Exercise
Using the records below, repeat exactly the lines from the one holding "right shoulder: (320, 467)" through the one holding "left knee: (240, 762)", both ends included, and no others.

***

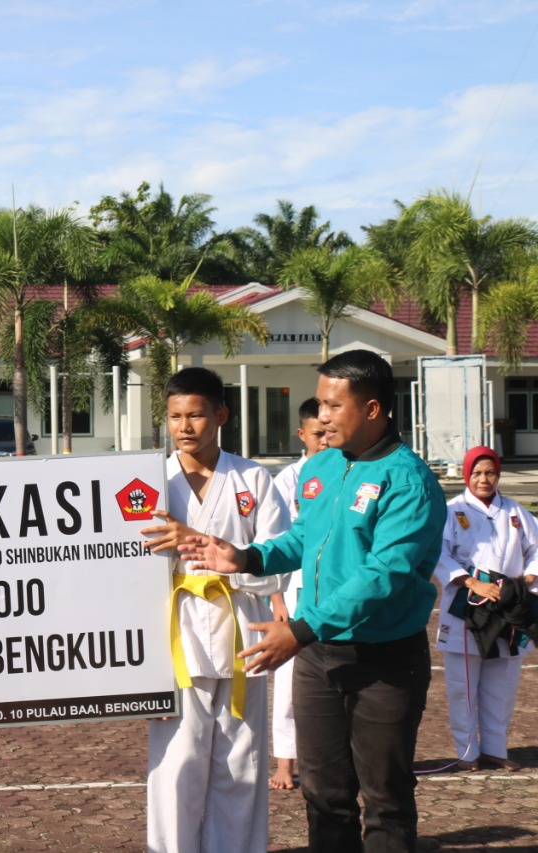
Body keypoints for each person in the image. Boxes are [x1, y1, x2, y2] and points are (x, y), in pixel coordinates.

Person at [180, 349, 447, 852]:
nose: (320, 416)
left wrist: (300, 629)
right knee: (324, 794)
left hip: (383, 660)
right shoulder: (320, 467)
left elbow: (383, 576)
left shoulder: (408, 481)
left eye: (332, 405)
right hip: (320, 656)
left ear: (372, 410)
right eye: (320, 404)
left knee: (385, 797)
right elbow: (303, 538)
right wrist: (247, 558)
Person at [138, 367, 288, 853]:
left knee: (240, 762)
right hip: (173, 634)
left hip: (242, 631)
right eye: (175, 416)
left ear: (221, 414)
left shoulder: (253, 478)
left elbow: (278, 567)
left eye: (197, 415)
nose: (184, 426)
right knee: (177, 761)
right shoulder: (146, 482)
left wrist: (208, 549)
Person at [435, 445, 538, 772]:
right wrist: (470, 582)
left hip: (507, 606)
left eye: (490, 472)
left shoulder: (515, 512)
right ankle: (467, 753)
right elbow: (439, 555)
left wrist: (530, 576)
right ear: (467, 474)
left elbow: (536, 549)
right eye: (477, 473)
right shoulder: (452, 510)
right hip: (467, 607)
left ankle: (495, 748)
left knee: (502, 684)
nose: (484, 479)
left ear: (498, 474)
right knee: (463, 686)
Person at [268, 398, 328, 791]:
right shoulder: (288, 480)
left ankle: (332, 760)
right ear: (302, 434)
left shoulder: (349, 473)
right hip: (293, 592)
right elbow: (274, 541)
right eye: (317, 433)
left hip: (334, 593)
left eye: (328, 431)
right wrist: (276, 600)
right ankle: (285, 764)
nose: (324, 439)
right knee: (289, 685)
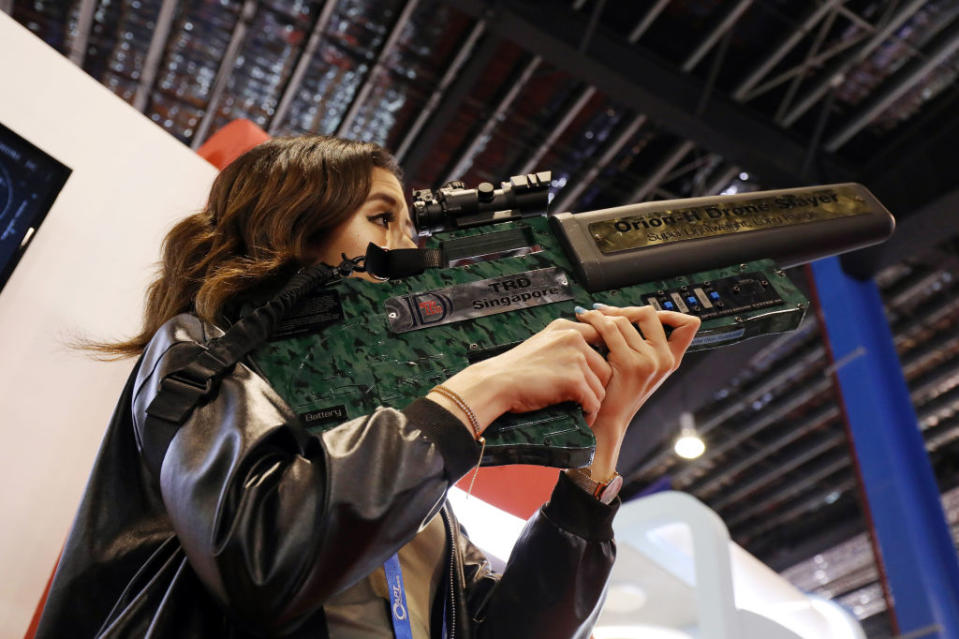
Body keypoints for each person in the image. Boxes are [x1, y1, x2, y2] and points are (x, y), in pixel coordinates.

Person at [35, 136, 700, 638]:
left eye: (408, 227)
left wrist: (600, 446)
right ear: (290, 227)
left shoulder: (398, 465)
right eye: (382, 219)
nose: (410, 255)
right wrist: (478, 392)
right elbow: (266, 554)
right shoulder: (198, 354)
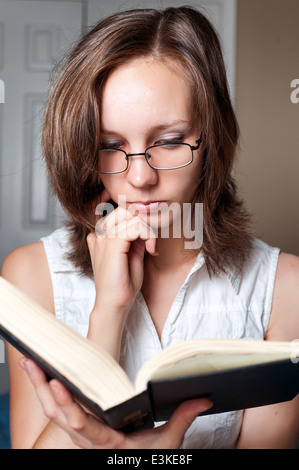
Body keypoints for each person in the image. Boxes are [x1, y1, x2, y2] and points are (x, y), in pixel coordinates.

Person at [1, 6, 299, 449]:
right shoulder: (29, 276)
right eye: (110, 145)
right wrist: (109, 311)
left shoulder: (285, 288)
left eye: (169, 140)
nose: (140, 178)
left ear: (211, 137)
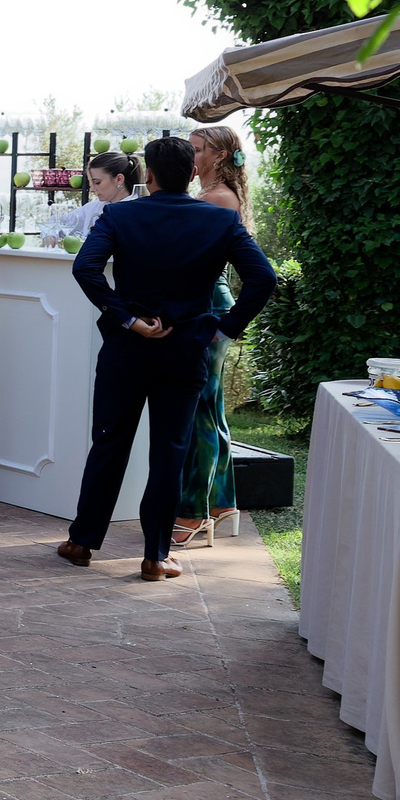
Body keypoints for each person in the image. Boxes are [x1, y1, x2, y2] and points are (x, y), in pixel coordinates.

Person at [58, 135, 276, 580]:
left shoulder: (119, 214)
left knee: (109, 442)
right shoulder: (220, 222)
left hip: (127, 349)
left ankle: (82, 541)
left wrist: (126, 318)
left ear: (149, 176)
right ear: (192, 174)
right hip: (185, 350)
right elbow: (263, 279)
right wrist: (223, 328)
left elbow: (85, 268)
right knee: (171, 451)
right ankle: (156, 556)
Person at [176, 124, 253, 544]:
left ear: (219, 156)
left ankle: (192, 511)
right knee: (211, 409)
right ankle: (222, 504)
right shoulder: (210, 197)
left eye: (197, 150)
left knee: (198, 414)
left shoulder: (218, 200)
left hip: (208, 309)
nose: (191, 158)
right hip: (208, 306)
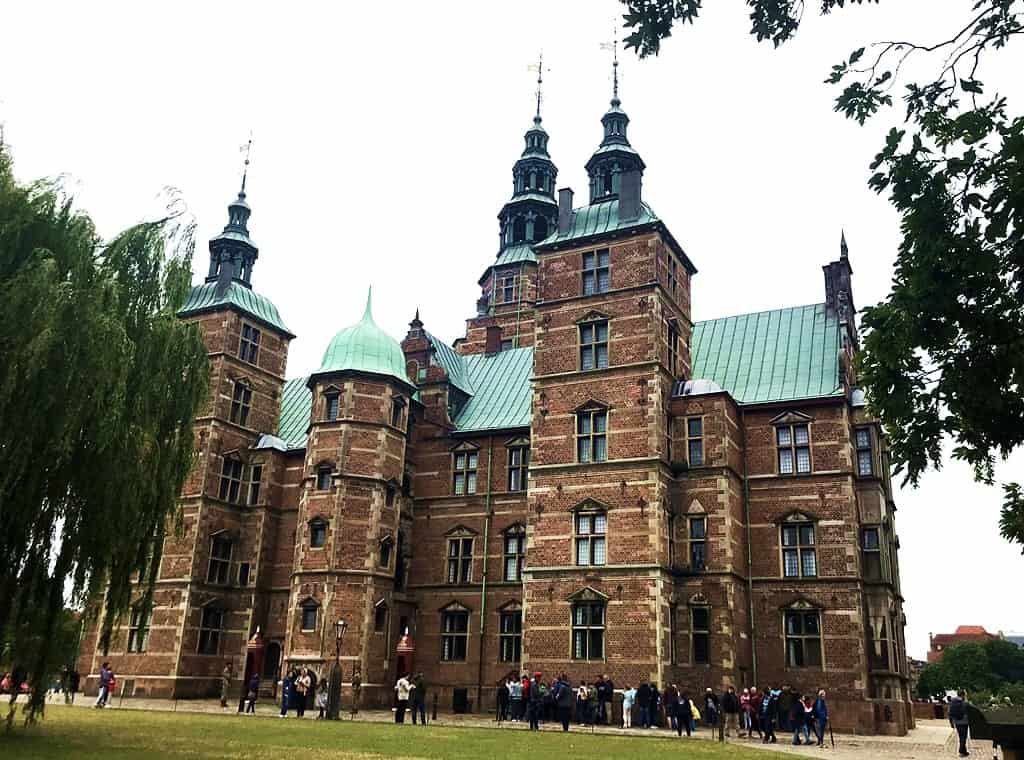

***

Solution
right shoulder: (320, 467)
left elbow: (383, 576)
left shoulder: (408, 481)
left eye: (332, 405)
right hip: (320, 656)
left ear: (372, 410)
right eye: (320, 404)
left knee: (385, 797)
right elbow: (303, 538)
right wrist: (247, 558)
Person at [138, 367, 288, 853]:
left knee: (240, 762)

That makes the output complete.